(Dataset records)
»»
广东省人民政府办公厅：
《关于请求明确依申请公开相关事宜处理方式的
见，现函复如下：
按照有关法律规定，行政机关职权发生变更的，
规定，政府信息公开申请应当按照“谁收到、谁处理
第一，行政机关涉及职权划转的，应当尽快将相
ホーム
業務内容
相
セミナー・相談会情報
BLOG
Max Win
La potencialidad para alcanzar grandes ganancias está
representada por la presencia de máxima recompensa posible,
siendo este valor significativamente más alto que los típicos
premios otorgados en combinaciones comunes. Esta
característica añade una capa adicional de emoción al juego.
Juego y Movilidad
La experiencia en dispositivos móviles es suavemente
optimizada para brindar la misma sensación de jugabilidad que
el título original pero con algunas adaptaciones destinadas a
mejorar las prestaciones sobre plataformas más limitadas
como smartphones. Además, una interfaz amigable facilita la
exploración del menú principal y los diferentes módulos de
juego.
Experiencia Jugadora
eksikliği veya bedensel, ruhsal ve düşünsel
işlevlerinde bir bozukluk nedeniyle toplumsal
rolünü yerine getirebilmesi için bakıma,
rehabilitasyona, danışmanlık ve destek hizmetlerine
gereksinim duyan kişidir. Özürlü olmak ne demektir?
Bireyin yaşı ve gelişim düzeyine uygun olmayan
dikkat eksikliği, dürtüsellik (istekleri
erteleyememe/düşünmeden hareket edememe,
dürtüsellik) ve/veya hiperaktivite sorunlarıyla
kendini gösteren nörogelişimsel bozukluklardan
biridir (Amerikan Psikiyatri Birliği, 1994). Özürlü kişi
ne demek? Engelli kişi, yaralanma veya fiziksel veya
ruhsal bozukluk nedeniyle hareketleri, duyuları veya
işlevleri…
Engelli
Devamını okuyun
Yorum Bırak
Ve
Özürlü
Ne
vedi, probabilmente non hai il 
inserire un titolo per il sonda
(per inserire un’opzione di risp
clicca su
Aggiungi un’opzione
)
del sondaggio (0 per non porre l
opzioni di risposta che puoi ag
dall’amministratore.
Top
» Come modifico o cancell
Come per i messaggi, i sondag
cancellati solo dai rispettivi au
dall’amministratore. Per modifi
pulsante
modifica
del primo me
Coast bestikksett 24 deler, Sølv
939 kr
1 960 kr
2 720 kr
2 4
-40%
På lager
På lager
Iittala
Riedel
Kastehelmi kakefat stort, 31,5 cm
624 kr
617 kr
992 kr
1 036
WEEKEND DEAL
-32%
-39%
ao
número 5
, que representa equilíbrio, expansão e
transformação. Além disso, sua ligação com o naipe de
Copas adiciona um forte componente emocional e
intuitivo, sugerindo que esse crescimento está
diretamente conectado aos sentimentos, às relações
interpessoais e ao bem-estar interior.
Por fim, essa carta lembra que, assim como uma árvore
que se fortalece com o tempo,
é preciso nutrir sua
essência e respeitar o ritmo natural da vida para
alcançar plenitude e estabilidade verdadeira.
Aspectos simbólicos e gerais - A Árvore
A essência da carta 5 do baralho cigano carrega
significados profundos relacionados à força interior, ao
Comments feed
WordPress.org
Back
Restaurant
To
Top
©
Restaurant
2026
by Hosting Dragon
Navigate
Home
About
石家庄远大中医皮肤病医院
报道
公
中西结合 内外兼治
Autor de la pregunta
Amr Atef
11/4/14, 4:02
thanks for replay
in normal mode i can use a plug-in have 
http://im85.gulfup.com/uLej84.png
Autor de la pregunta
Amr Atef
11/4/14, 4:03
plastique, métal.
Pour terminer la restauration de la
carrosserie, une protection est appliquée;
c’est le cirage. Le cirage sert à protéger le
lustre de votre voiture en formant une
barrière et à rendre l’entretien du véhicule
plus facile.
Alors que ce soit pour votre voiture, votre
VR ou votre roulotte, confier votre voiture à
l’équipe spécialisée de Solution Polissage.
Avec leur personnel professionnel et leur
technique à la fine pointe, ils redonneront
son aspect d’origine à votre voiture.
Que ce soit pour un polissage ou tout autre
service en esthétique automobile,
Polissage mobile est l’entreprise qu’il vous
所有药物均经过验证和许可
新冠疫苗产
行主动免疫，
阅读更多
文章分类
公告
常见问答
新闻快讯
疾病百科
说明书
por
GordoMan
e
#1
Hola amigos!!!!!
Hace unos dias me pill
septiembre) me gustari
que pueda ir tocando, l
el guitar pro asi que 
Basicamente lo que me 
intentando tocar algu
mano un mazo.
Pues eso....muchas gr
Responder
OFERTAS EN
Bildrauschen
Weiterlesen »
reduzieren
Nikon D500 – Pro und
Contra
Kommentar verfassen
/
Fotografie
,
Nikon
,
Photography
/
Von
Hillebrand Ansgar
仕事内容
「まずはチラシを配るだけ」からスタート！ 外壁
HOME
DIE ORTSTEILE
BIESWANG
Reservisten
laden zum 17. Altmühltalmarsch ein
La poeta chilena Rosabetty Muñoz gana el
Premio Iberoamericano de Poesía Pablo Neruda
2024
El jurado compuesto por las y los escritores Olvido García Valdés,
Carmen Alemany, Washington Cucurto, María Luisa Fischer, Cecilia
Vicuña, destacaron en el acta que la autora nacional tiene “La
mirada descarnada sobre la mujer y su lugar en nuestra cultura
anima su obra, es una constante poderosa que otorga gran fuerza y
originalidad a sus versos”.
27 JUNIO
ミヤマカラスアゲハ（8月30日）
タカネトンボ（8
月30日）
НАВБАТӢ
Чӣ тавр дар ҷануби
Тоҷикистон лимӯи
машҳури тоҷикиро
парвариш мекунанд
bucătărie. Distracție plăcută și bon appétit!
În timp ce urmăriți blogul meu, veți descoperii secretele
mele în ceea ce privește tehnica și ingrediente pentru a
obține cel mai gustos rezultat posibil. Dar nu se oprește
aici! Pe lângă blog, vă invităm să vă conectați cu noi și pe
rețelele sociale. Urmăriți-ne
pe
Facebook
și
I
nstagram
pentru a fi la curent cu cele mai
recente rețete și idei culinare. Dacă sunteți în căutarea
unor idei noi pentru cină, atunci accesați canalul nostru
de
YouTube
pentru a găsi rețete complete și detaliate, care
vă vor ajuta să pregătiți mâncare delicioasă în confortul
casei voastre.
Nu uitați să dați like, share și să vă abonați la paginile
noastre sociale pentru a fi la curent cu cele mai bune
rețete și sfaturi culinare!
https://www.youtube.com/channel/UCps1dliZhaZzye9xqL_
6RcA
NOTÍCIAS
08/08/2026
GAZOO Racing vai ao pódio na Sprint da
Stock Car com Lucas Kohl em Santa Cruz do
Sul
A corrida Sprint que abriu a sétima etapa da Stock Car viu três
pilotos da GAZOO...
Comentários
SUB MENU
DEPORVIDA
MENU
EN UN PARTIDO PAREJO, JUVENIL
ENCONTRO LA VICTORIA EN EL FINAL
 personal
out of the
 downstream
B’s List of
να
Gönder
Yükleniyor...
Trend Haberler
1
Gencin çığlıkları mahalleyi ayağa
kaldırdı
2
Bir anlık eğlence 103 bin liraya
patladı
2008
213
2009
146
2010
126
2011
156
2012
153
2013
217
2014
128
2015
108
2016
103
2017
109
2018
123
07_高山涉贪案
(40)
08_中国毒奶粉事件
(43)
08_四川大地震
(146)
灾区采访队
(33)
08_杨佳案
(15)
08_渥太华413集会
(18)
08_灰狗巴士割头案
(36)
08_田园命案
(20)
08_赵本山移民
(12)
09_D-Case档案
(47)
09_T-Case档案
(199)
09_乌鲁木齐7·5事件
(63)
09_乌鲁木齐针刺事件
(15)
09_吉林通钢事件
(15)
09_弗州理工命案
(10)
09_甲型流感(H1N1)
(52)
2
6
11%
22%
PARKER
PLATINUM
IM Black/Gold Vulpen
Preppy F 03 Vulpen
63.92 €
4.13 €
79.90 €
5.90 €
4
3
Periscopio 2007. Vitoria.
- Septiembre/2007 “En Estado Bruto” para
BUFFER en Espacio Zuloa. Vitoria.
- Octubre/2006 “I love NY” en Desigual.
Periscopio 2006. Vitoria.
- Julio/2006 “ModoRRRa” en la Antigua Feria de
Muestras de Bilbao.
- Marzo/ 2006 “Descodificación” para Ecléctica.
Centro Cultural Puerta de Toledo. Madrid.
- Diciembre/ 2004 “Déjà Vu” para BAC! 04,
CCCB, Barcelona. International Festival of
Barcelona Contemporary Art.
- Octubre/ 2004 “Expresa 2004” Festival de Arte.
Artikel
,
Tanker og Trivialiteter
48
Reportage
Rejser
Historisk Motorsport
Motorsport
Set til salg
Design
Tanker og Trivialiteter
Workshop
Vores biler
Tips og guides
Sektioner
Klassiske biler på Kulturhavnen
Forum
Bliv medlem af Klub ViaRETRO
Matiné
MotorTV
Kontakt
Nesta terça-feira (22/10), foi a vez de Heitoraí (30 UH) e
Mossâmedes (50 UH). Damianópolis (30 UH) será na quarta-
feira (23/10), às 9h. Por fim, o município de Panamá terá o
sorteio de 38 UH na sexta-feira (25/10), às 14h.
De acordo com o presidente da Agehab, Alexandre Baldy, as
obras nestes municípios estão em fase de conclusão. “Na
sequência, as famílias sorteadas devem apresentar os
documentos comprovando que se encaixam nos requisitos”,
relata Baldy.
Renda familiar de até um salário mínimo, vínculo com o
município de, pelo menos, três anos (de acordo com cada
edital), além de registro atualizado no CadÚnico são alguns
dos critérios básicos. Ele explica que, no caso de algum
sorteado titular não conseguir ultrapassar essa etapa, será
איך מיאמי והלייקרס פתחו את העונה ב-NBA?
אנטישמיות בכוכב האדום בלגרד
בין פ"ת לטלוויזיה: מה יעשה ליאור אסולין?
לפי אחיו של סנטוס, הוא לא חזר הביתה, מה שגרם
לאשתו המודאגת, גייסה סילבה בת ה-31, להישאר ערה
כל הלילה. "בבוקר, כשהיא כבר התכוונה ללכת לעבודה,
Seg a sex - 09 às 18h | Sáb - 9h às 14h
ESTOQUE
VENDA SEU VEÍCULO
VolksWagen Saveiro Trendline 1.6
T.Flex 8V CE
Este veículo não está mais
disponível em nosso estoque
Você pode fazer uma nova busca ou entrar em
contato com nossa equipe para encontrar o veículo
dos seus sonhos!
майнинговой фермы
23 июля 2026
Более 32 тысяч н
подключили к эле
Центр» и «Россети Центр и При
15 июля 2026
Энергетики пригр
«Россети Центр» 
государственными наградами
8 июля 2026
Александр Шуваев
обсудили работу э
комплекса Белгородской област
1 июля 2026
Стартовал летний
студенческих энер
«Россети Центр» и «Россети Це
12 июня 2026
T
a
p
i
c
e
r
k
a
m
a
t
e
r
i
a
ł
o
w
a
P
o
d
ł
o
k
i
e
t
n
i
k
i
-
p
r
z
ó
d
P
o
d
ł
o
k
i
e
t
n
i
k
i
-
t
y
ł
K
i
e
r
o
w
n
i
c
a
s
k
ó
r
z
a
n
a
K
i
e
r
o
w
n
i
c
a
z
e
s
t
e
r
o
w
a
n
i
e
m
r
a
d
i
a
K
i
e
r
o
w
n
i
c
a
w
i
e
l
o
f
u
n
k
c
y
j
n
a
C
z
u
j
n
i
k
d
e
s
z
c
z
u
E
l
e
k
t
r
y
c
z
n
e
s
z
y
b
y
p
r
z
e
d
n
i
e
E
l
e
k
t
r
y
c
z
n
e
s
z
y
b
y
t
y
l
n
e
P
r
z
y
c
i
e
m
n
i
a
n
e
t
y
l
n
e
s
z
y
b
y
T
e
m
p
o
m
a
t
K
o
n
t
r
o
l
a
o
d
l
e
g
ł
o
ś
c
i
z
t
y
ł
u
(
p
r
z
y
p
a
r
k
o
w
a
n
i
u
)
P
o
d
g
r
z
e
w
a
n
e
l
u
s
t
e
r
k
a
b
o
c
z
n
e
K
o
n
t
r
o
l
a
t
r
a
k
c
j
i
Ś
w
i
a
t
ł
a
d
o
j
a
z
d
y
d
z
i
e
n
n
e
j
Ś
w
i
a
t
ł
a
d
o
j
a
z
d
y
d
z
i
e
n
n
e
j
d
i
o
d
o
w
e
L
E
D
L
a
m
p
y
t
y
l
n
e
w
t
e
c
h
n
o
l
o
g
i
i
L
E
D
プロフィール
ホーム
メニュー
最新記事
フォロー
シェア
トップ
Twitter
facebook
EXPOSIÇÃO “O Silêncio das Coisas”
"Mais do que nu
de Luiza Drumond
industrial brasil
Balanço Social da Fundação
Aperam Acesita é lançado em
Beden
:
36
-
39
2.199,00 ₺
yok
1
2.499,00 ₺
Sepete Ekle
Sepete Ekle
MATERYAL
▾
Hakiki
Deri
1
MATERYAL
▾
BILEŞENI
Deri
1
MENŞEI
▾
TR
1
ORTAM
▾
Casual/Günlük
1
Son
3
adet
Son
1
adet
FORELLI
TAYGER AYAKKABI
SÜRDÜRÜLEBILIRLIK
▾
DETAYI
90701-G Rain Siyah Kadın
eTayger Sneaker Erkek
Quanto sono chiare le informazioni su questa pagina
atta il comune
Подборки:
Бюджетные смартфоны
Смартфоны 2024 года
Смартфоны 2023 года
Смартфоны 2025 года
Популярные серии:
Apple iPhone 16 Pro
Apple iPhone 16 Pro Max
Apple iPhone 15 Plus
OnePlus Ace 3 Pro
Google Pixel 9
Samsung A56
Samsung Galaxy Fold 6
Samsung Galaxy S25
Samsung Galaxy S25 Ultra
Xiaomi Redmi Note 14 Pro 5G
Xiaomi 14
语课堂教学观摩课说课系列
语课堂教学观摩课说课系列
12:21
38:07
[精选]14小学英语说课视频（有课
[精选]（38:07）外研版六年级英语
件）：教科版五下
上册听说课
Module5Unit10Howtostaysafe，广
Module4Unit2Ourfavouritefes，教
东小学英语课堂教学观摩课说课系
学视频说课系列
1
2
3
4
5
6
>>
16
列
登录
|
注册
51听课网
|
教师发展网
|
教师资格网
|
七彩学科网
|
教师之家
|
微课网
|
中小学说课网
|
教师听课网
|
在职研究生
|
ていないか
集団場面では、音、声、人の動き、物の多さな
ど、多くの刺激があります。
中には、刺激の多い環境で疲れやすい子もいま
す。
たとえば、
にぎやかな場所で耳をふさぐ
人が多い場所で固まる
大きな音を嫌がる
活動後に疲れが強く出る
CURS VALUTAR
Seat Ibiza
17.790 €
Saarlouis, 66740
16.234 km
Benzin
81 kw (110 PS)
««
Exercise brief ::
Return, unchanged, every line from the first line of the rows through the line that contains "mejorar las prestaciones", including both of those lines.

Exercise answer ::
广东省人民政府办公厅：
《关于请求明确依申请公开相关事宜处理方式的
见，现函复如下：
按照有关法律规定，行政机关职权发生变更的，
规定，政府信息公开申请应当按照“谁收到、谁处理
第一，行政机关涉及职权划转的，应当尽快将相
ホーム
業務内容
相
セミナー・相談会情報
BLOG
Max Win
La potencialidad para alcanzar grandes ganancias está
representada por la presencia de máxima recompensa posible,
siendo este valor significativamente más alto que los típicos
premios otorgados en combinaciones comunes. Esta
característica añade una capa adicional de emoción al juego.
Juego y Movilidad
La experiencia en dispositivos móviles es suavemente
optimizada para brindar la misma sensación de jugabilidad que
el título original pero con algunas adaptaciones destinadas a
mejorar las prestaciones sobre plataformas más limitadas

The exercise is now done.